The Forget-Me-Not Sonata(102)
‘Why aren’t you angry?’ she asked. He continued to play for his fingers had no need of his mind or his concentration.
‘How can I be angry? You love me. I’m the happiest man in the world.’
Audrey smiled and lowered her eyes. ‘But I married your brother.’
‘I left.’
‘I missed you.’
‘I missed you too. I bled for years.’
Audrey gently lowered the lid of the piano. He withdrew his fingers. She swallowed hard and her face turned solemn. ‘I’m still bleeding, Louis,’ she whispered, ashamed to speak of such pain.
‘I know.’ He stood up and drew her into his arms. She wound hers around his waist and rested her head on his shoulder. He felt warm and soft and reassuring. Then she felt his fingers pull the pins out of her hair so that her curls broke free and cascaded down her back. He scrunched them in his hand and breathed in the feminine scent that lay within them and felt their silken texture against his face. ‘Oh Audrey,’ he sighed. ‘I’ve lived every minute of the last twelve years for this moment. I’m alive again.’
‘Why didn’t you wait for me?’
‘Because I knew it wasn’t going to work and I couldn’t bear to be near you and not have you.’

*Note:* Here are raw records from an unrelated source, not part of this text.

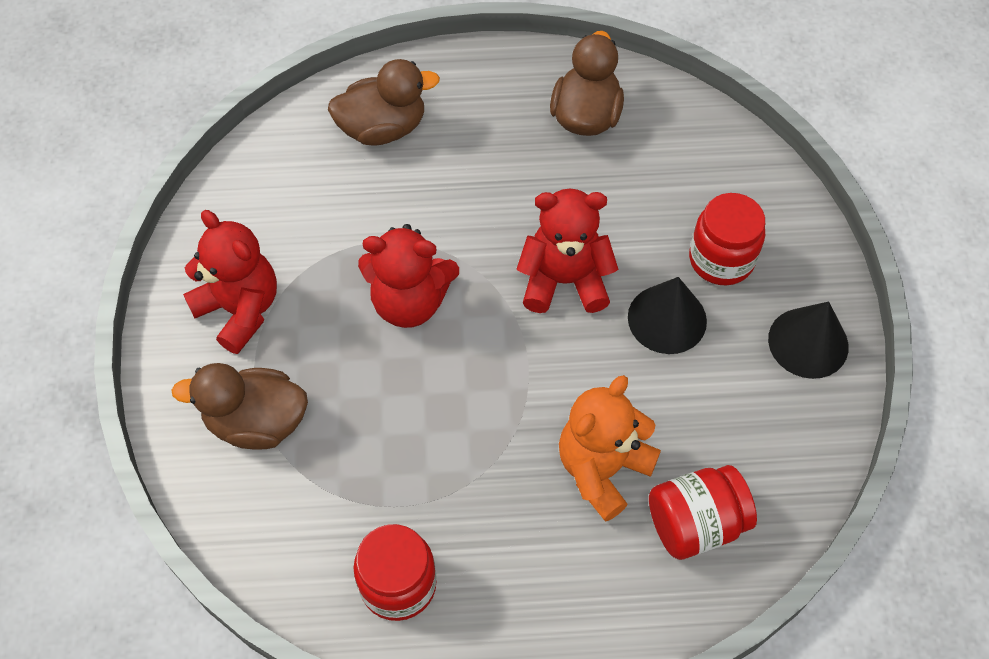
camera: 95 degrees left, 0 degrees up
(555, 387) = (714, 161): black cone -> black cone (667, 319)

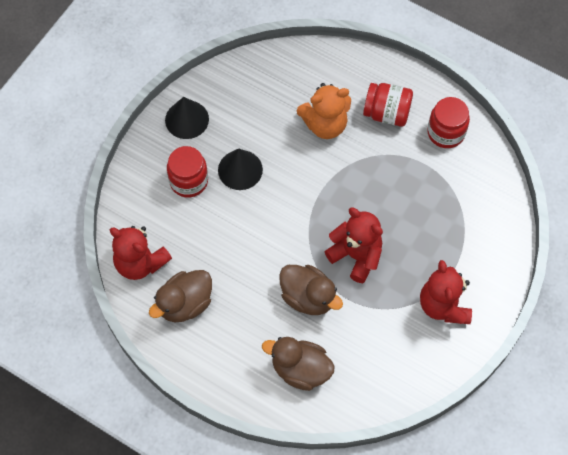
camera: 145 degrees left, 5 degrees up
(257, 422) = (467, 241): brown duck -> brown duck (308, 297)
(564, 281) = (272, 218): red teddy bear -> red teddy bear (140, 263)
(695, 523) = (304, 81): red jar -> red jar (387, 113)

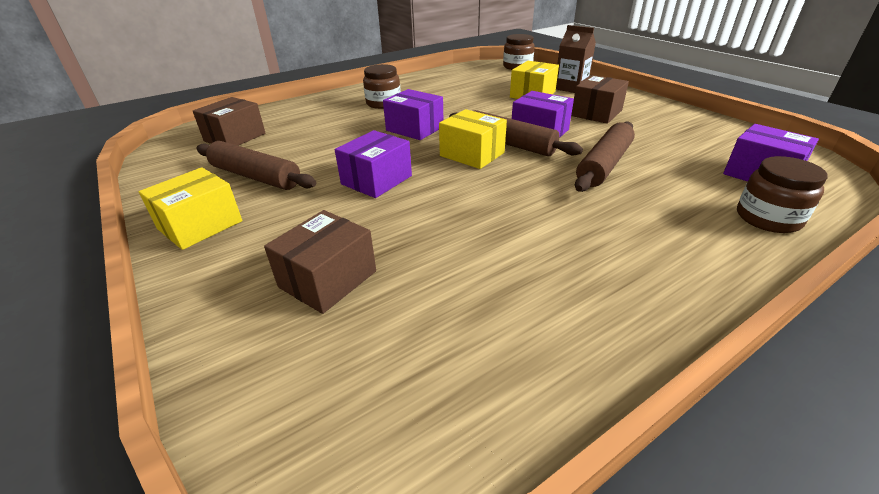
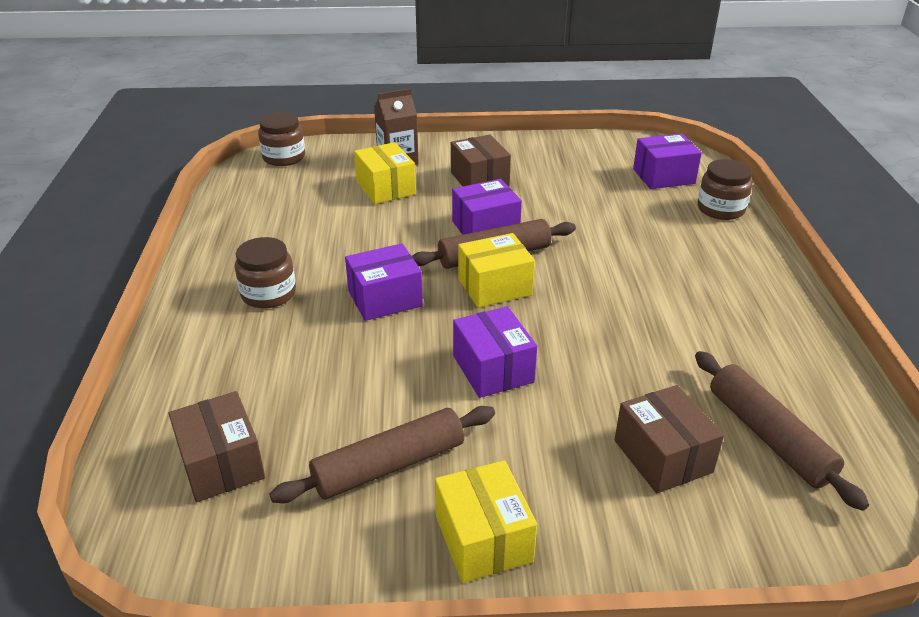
camera: 60 degrees left, 0 degrees up
(604, 165) = (587, 229): brown rolling pin -> brown rolling pin (768, 436)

‘But Louis,’ she protested, then remembered her conversation with Cicely. Louis couldn’t cope when things went wrong for him. She pulled away and looked into his features. ‘I never stopped loving you. You left with a part of me, the most important part of me, I was incomplete without you. Then Cecil . . . Cecil . . .’
‘I know. Cecil remained constant and loyal, everything I should have been. I left when you needed me most and I regret it. But I can’t fight my nature. I can only regret it later.’
‘So you don’t blame me?’
‘No, I don’t blame you,’ he said and his face creased into a wide smile. She smiled back and touched his face with great tenderness, the way a mother caresses a child, the way a woman caresses a lover. ‘I ask your forgiveness.’
‘You have it. You’ve always had it,’ she laughed and wrapped herself around him again. ‘I’m so happy you’ve come back. I need you so much. I have so much to tell you.’
‘Come out to the country with me tomorrow,’ he suggested. ‘It’s stifling here.’
‘What will we say to Cecil?’
‘He won’t know. He’ll be at work.’
‘We’ll have to explain where we’ve been.’
‘Why? You barely communicate as it is. He will just presume you’ve been with your mother or aunt. He probably won’t even ask.’
‘I’ll think of something,’ she replied optimistically.
‘Good. I met a man in Mexico who has an estancia not far from the city. We’d be there in a couple of hours.’
‘Can he be trusted?’
‘Trust me, my love,’ he said, gazing down at her, delirious with joy. Then he kissed her. His mouth was soft and she sank against his body, holding him tightly so that their hearts accompanied the music in their souls and beat in time. It didn’t feel wrong. Audrey was married and her loyalty to her husband had been unwavering. But with Louis it felt right.
‘Did it ever feel right with Cecil?’ Louis asked and Audrey answered truthfully.
‘It always felt like a compromise. I gave him my hand but not my heart. My heart has always belonged to you.’
He kissed her again and closed his eyes. Once more they were dancing over the cobbled streets of Palermo beneath a navy sky studded with stars. He had dreamed of holding her again and had never lost hope. While there was hope there was life. Such was the power of dreams. But the dreams were only beginning. He felt as if he could conquer the world. With Audrey he really believed he could defy gravity and fly to the moon. Nothing was beyond his reach, even a future with the woman he loved.
Chapter 21
‘My dear Audrey,’ Aunt Edna exclaimed happily, pulling her niece into her foamy bosom. In the last few years Edna’s hair had paled into the grey of a cygnet and she now wore it tied loosely on the top of her head so that wisps of it hung free, floating about her face and neck like feathers. She had got fatter too. After all, besides her family, what gave her more pleasure than food?
‘It’s good to be home,’ Audrey said with a contented sigh, returning the embrace.
‘Let’s go and sit outside, it’s a beautiful day,’ suggested Aunt Edna boisterously.
‘As long as you don’t get cold.’
‘Cold, in this sunshine? Dear girl, you must be exhausted after your journey,’ said Edna, following her through the doors into the garden where Louis stood beneath the veranda in the shade. ‘Hello, Louis, my dear.’ Louis’ face opened into a wide smile and Edna wondered why she had never noticed his charm in the days when he had lived at the Hurlingham Club.